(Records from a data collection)

--*--

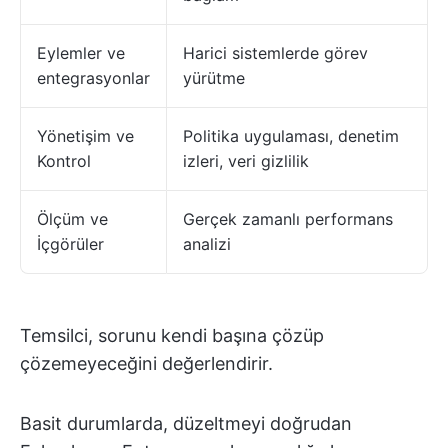
Eylemler ve
Harici sistemlerde görev
entegrasyonlar
yürütme
Yönetişim ve
Politika uygulaması, denetim
Kontrol
izleri, veri gizlilik
Ölçüm ve
Gerçek zamanlı performans
İçgörüler
analizi
Temsilci, sorunu kendi başına çözüp
çözemeyeceğini değerlendirir.
Basit durumlarda, düzeltmeyi doğrudan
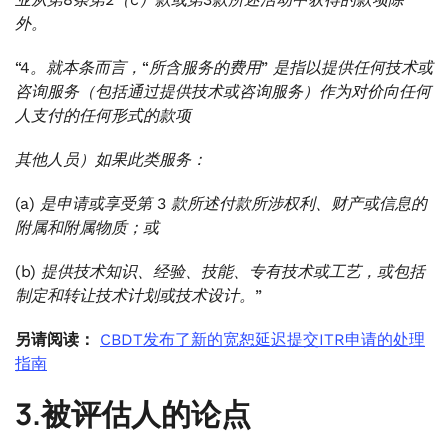
外。
“4。就本条而言，“所含服务的费用” 是指以提供任何技术或
咨询服务（包括通过提供技术或咨询服务）作为对价向任何
人支付的任何形式的款项
其他人员）如果此类服务：
(a) 是申请或享受第 3 款所述付款所涉权利、财产或信息的
附属和附属物质；或
(b) 提供技术知识、经验、技能、专有技术或工艺，或包括
制定和转让技术计划或技术设计。”
另请阅读：
CBDT发布了新的宽恕延迟提交ITR申请的处理
指南
3.被评估人的论点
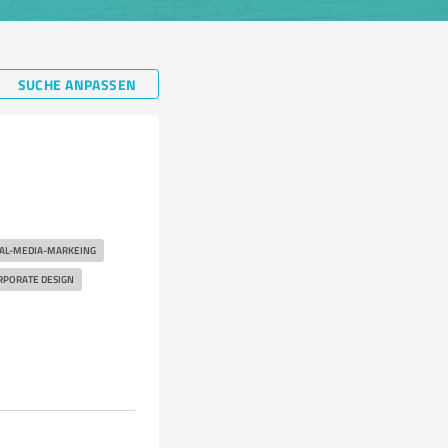
SUCHE ANPASSEN
IAL-MEDIA-MARKEING
RPORATE DESIGN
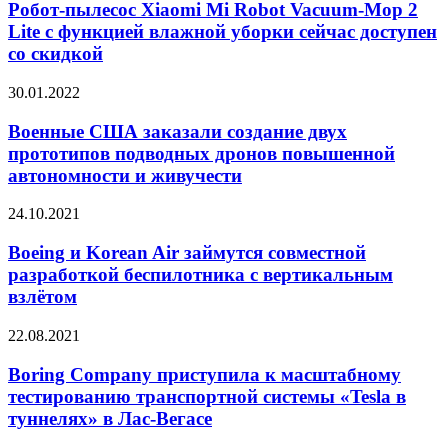
Xiaomi
Робот-пылесос Xiaomi Mi Robot Vacuum-Mop 2
Mi
Lite с функцией влажной уборки сейчас доступен
Robot
со скидкой
Vacuum-
Mop
Военные
30.01.2022
2
США
Lite
заказали
Военные США заказали создание двух
с
создание
функцией
прототипов подводных дронов повышенной
двух
влажной
автономности и живучести
прототипов
уборки
подводных
сейчас
Boeing
24.10.2021
дронов
доступен
и
повышенной
со
Korean
Boeing и Korean Air займутся совместной
автономности
скидкой
Air
и
разработкой беспилотника с вертикальным
займутся
живучести
взлётом
совместной
разработкой
Boring
22.08.2021
беспилотника
Company
с
приступила
Boring Company приступила к масштабному
вертикальным
к
взлётом
тестированию транспортной системы «Tesla в
масштабному
туннелях» в Лас-Вегасе
тестированию
транспортной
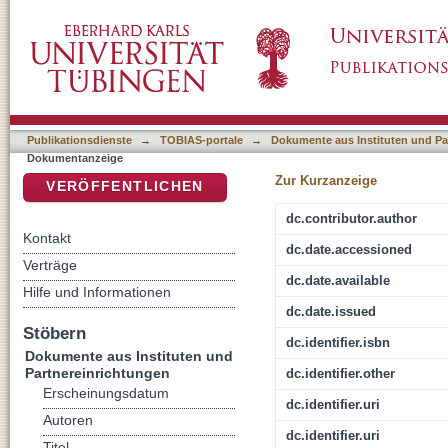
Foreign languages and original understanding i
DSpace Repositorium (Manakin basiert)
Publikationsdienste
→
TOBIAS-portale
→
Dokumente aus Instituten und Pa
Dokumentanzeige
Zur Kurzanzeige
VERÖFFENTLICHEN
dc.contributor.author
Kontakt
dc.date.accessioned
Verträge
dc.date.available
Hilfe und Informationen
dc.date.issued
Stöbern
dc.identifier.isbn
Dokumente aus Instituten und
Partnereinrichtungen
dc.identifier.other
Erscheinungsdatum
dc.identifier.uri
Autoren
dc.identifier.uri
Titel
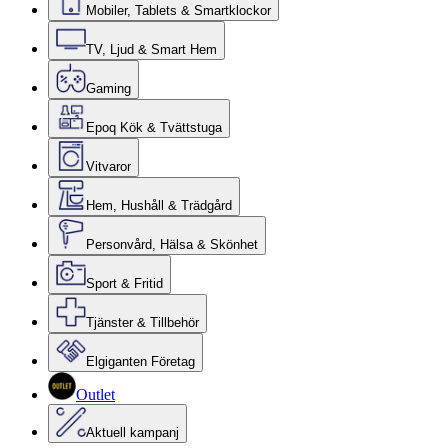
Mobiler, Tablets & Smartklockor
TV, Ljud & Smart Hem
Gaming
Epoq Kök & Tvättstuga
Vitvaror
Hem, Hushåll & Trädgård
Personvård, Hälsa & Skönhet
Sport & Fritid
Tjänster & Tillbehör
Elgiganten Företag
Outlet
Aktuell kampanj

--*--

▶ _THE TASK_: Leaving the pictures aside, output each entry above exactly as written.

▶ _EXERCISE ANSWER_:
Eylemler ve
Harici sistemlerde görev
entegrasyonlar
yürütme
Yönetişim ve
Politika uygulaması, denetim
Kontrol
izleri, veri gizlilik
Ölçüm ve
Gerçek zamanlı performans
İçgörüler
analizi
Temsilci, sorunu kendi başına çözüp
çözemeyeceğini değerlendirir.
Basit durumlarda, düzeltmeyi doğrudan
外。
“4。就本条而言，“所含服务的费用” 是指以提供任何技术或
咨询服务（包括通过提供技术或咨询服务）作为对价向任何
人支付的任何形式的款项
其他人员）如果此类服务：
(a) 是申请或享受第 3 款所述付款所涉权利、财产或信息的
附属和附属物质；或
(b) 提供技术知识、经验、技能、专有技术或工艺，或包括
制定和转让技术计划或技术设计。”
另请阅读：
CBDT发布了新的宽恕延迟提交ITR申请的处理
指南
3.被评估人的论点
SUCHE ANPASSEN
IAL-MEDIA-MARKEING
RPORATE DESIGN
Xiaomi
Робот-пылесос Xiaomi Mi Robot Vacuum-Mop 2
Mi
Lite с функцией влажной уборки сейчас доступен
Robot
со скидкой
Vacuum-
Mop
Военные
30.01.2022
2
США
Lite
заказали
Военные США заказали создание двух
с
создание
функцией
прототипов подводных дронов повышенной
двух
влажной
автономности и живучести
прототипов
уборки
подводных
сейчас
Boeing
24.10.2021
дронов
доступен
и
повышенной
со
Korean
Boeing и Korean Air займутся совместной
автономности
скидкой
Air
и
разработкой беспилотника с вертикальным
займутся
живучести
взлётом
совместной
разработкой
Boring
22.08.2021
беспилотника
Company
с
приступила
Boring Company приступила к масштабному
вертикальным
к
взлётом
тестированию транспортной системы «Tesla в
масштабному
туннелях» в Лас-Вегасе
тестированию
транспортной
Foreign languages and original understanding i
DSpace Repositorium (Manakin basiert)
Publikationsdienste
→
TOBIAS-portale
→
Dokumente aus Instituten und Pa
Dokumentanzeige
Zur Kurzanzeige
VERÖFFENTLICHEN
dc.contributor.author
Kontakt
dc.date.accessioned
Verträge
dc.date.available
Hilfe und Informationen
dc.date.issued
Stöbern
dc.identifier.isbn
Dokumente aus Instituten und
Partnereinrichtungen
dc.identifier.other
Erscheinungsdatum
dc.identifier.uri
Autoren
dc.identifier.uri
Titel
Mobiler, Tablets & Smartklockor
TV, Ljud & Smart Hem
Gaming
Epoq Kök & Tvättstuga
Vitvaror
Hem, Hushåll & Trädgård
Personvård, Hälsa & Skönhet
Sport & Fritid
Tjänster & Tillbehör
Elgiganten Företag
Outlet
Aktuell kampanj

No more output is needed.